Glasgow Coma Scale (GCS) is the most widely used parameter for evaluating brain injury severity.30 Although far from perfect, it has proved to be valuable in evaluating the prognosis of neurosurgical patients.31 In this study, blood glucose and ISS were significantly correlated only in good outcome patients. However, ISS alone may not adequately emphasize the importance of head injury in multiple injury patients. By combining ISS and GCS at 6 hours post-injury, physicians may then have the best available indicator of survival and functional outcome.32 On the other hand, GCS,ISS and age are not independently related to mortality.2
Margulies et al (1994)9 found that the peak glucose value was inversely related to GCS. They concluded that GCS and Simplified Acute Physiology Score (SAPS) have a powerful predicting power and hyperglycemia has not such power. Lam et al (1991)10 found that patients with lower GCS scores had higher serum glucose concentrations, and patients who remained in a persistent vegetative state or died had significantly higher glucose concentrations than those patients with good outcome. Recently, Geremitsky and his group (2003) studied 11 secondary brain injury factors as harbingers of poor outcome the day after severe brain injury.

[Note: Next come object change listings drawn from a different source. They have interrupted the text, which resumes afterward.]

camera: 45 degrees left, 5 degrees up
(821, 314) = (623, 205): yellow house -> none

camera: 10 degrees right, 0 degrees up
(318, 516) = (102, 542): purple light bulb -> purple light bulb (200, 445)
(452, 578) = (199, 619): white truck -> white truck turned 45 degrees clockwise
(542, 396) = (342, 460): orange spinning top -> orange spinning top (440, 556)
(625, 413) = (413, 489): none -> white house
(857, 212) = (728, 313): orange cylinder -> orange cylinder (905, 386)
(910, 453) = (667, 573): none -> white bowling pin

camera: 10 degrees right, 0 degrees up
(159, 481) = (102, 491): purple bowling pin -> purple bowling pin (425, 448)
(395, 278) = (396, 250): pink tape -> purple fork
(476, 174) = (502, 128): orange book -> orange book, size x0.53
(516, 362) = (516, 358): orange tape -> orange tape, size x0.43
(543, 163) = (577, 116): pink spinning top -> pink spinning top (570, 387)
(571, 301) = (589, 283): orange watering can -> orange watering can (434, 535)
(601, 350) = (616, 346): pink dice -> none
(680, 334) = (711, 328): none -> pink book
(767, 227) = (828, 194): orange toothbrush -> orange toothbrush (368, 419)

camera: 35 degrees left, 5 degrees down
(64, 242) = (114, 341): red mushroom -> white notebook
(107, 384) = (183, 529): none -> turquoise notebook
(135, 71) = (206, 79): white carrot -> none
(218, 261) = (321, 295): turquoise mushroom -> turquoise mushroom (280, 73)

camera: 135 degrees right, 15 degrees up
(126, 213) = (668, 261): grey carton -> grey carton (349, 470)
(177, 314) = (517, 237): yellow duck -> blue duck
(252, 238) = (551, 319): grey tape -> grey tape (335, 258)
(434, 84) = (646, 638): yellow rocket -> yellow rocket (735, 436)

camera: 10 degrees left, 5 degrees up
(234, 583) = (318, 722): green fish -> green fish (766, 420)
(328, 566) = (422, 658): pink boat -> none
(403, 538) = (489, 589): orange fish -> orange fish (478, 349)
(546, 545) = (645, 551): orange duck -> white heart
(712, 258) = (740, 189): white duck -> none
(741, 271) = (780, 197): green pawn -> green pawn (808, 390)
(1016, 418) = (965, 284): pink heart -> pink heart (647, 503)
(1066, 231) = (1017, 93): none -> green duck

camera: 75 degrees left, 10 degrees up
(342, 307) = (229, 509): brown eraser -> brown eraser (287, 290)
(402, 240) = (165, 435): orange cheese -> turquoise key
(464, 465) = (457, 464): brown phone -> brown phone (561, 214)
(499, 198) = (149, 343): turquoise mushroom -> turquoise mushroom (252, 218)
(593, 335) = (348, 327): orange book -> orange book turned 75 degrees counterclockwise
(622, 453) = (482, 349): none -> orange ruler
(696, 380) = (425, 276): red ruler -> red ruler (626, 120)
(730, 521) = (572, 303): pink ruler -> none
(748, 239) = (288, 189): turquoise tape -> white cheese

They found that hyperglycemia, hypotension and hypothermia were associated with increased mortality rate. Also hyperglycemia, episodes of hypocapnia, acidosis and hypoxia were related to length of hospital stay (LOS).2

Glucose and osmolality has been used as predictors of injury severity, (Kenny, Allen-Rowlands and Gann 1983). Inspite of these, many investigators have pursued the question of accurate prediction of outcome. Their results show that no single set of indications has been uniformly demonstrated to be useful in predicting patient outcome. However, this cannot explain those who died with euglycemia in our study. We can say that not all patients respond to head trauma have these metabolic changes.

Conclusion: 
Hyperglycemia is very common in sever TBI but has no effect in predicting the severity of brain injury. Nutrition and insulin therapy should be used in the treatment of patients with hyperglycemia to decrease its effect on traumatic brain in order to improve the prognosis.